Kichômen (几帳面) : arrondir le coin d’un pilier, c’est précis !

Les japonais font l’objet de nombreux préjugés comme le fait d’être poli et docile. Puisque cela ne suffit pas, on dit parfois qu’ils sont aussi des maniaques de la propreté et donc méticuleux. Ce dernier adjectif se traduit en général par kichômen (几帳面) en japonais. On va s’intéresser tout d’abord à sa surprenante étymologie pour ensuite décrire son usage.

Étymologie de l’adjectif kichômen et usage aujourd’hui

Kichômen s’écrit en kanji 几帳面 et je préfère vous dire tout de suite qu’il est impossible d’en déduire à partir d’eux le sens de méticuleux/scrupuleux. Il faut donc nécessairement revenir à l’origine de ce mot pour bien comprendre. Tout d’abord, le kichô (几帳) était un meuble que l’on trouvait dans la maison des nobles autrefois. Il était composée d’un rideau en soie fine (katabira 帷子), d’une traverse horizontale appelée 手 (te, la main), de deux piliers verticaux nommés 足 (ashi, les jambes) et d’un socle (tsuchii 土居). Il servait avant tout de cloison afin de séparer deux pièces et d’être à l’abri des regards indiscrets.

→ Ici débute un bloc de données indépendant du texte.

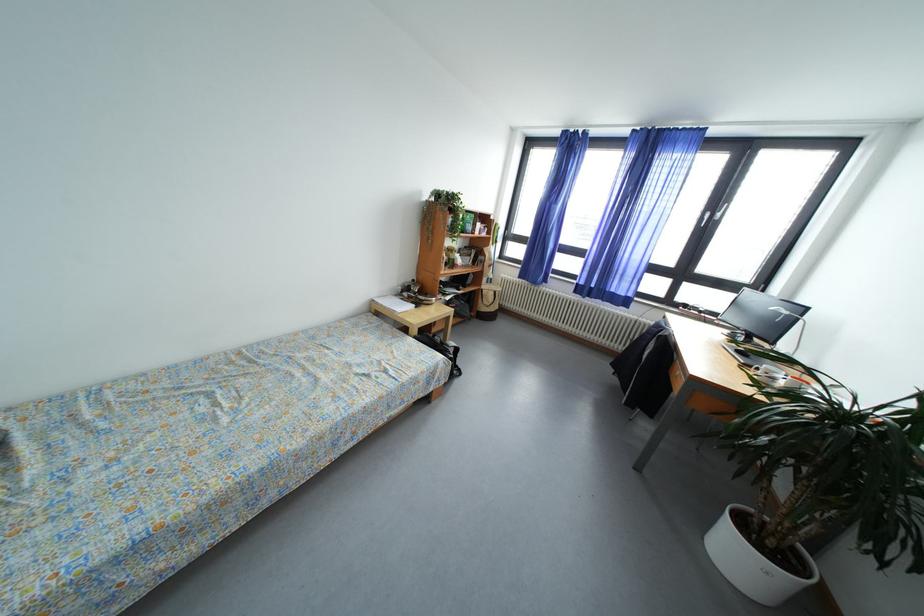
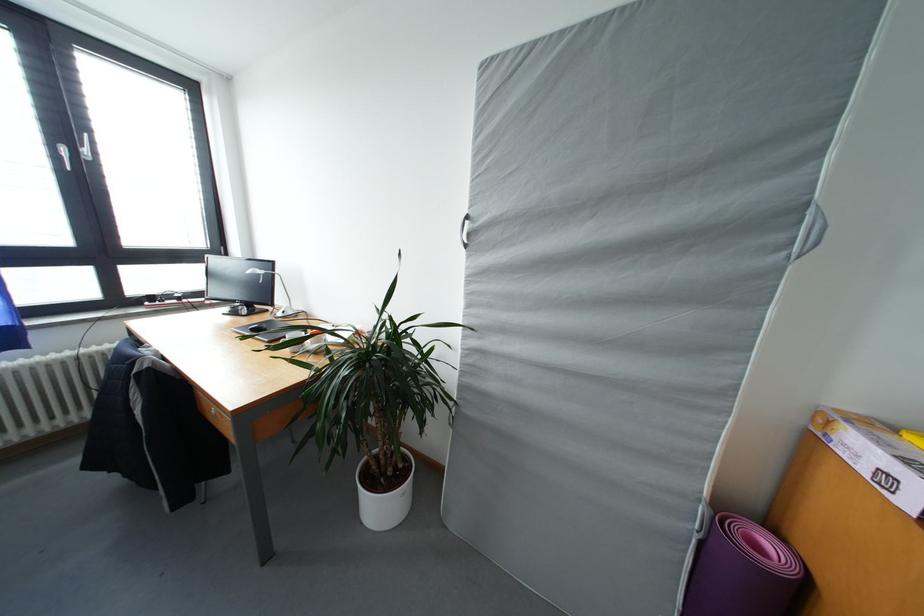
Based on the continuous images, in which direction is the camera rotating?

The rotation direction of the camera is right-down.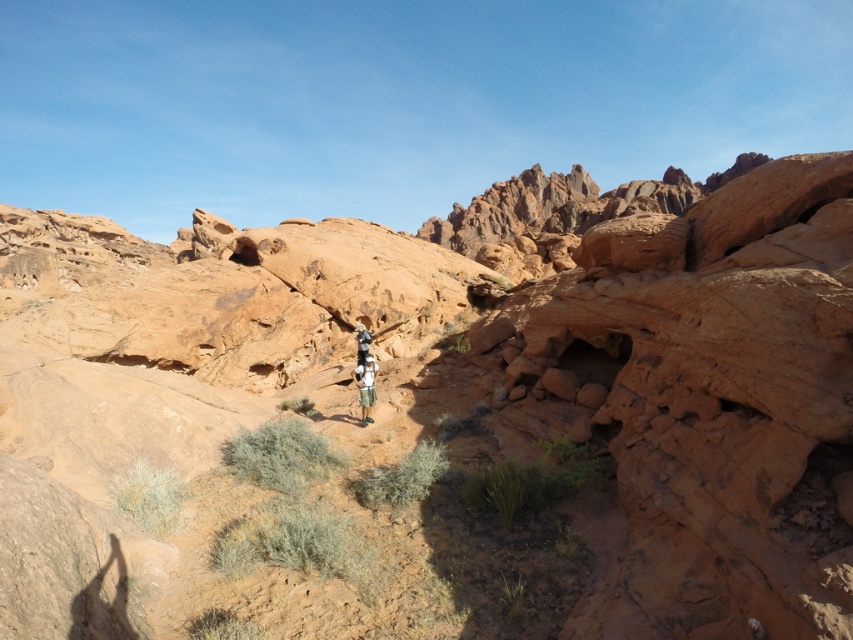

Pas sûr qu’on pouvait tout cacher derrière ces kichô… 😀

On avait par ailleurs l’habitude d’arrondir les angles des piliers du kichô d’une certaine façon (voir photo). Cette forme particulière a donc fini par s’appeler kichômen (几帳面 où 面 signifie “surface”). Et c’est de là qu’une forme adverbiale signifiant “méticuleusement/avec précision” serait apparue. Tout simplement parce que ça demandait un travail précis et minutieux ! Jikan wo kichômen ni mamoru (時間を几帳面に守る) : respecter l’heure scrupuleusement. Les dictionnaires japonais donnent ainsi comme définition “Ce qui est accompli dans les moindres détails. Qui respecte scrupuleusement les règles”.

Aujourd’hui, on emploie donc également kichômen comme un adjectif pour décrire par exemple la personnalité de quelqu’un. Kichômen na seikaku (几帳面な性格) : un tempérament méticuleux/minutieux/consciencieux. L’image qu’on en a est souvent celle d’une personne sérieuse qui fera parfaitement ce qu’on lui demande sans rien laisser de côté. Selon un sondage réalisé en 2013, ce serait Tokyo qui en compterait le plus (échantillon de 1083 personnes interrogées). Il semble que ce soit le stress des citadins en comparaison au calme et l’insouciance des campagnards qui renvoie à cette représentation.